**Records to process:**
============================================================
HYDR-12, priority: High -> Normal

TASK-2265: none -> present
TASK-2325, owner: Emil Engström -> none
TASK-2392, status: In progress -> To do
============================================================
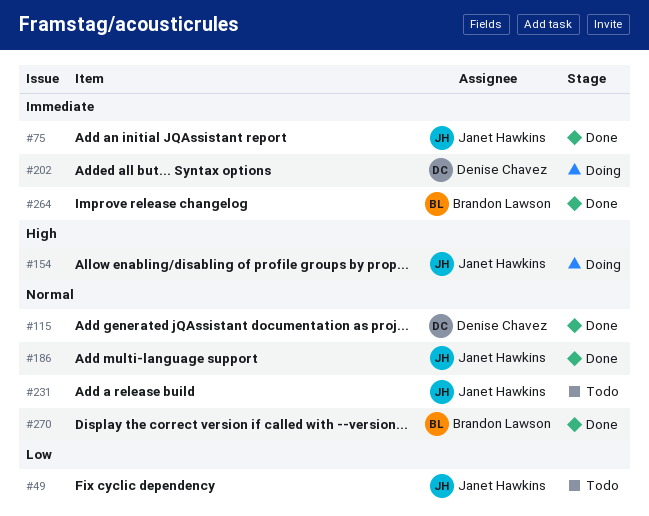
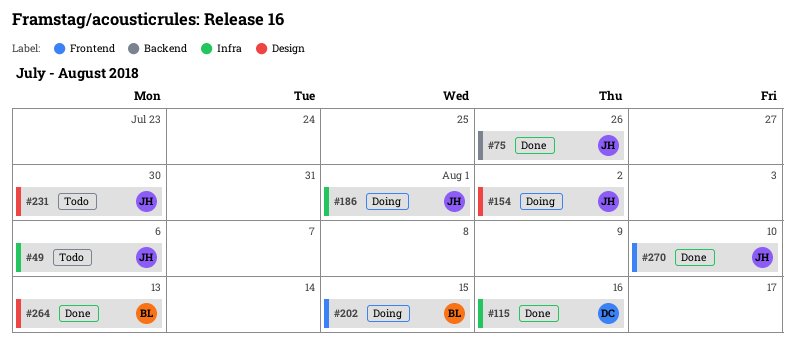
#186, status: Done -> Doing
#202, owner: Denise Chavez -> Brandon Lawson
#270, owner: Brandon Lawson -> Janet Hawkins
============================================================
**Problem:** Restate word for word only the lines above from the line containing "#202, owner: Denise Chavez -> Brandon Lawson" to the line containing "#270, owner: Brandon Lawson -> Janet Hawkins", both of them included.

**Task response:**
#202, owner: Denise Chavez -> Brandon Lawson
#270, owner: Brandon Lawson -> Janet Hawkins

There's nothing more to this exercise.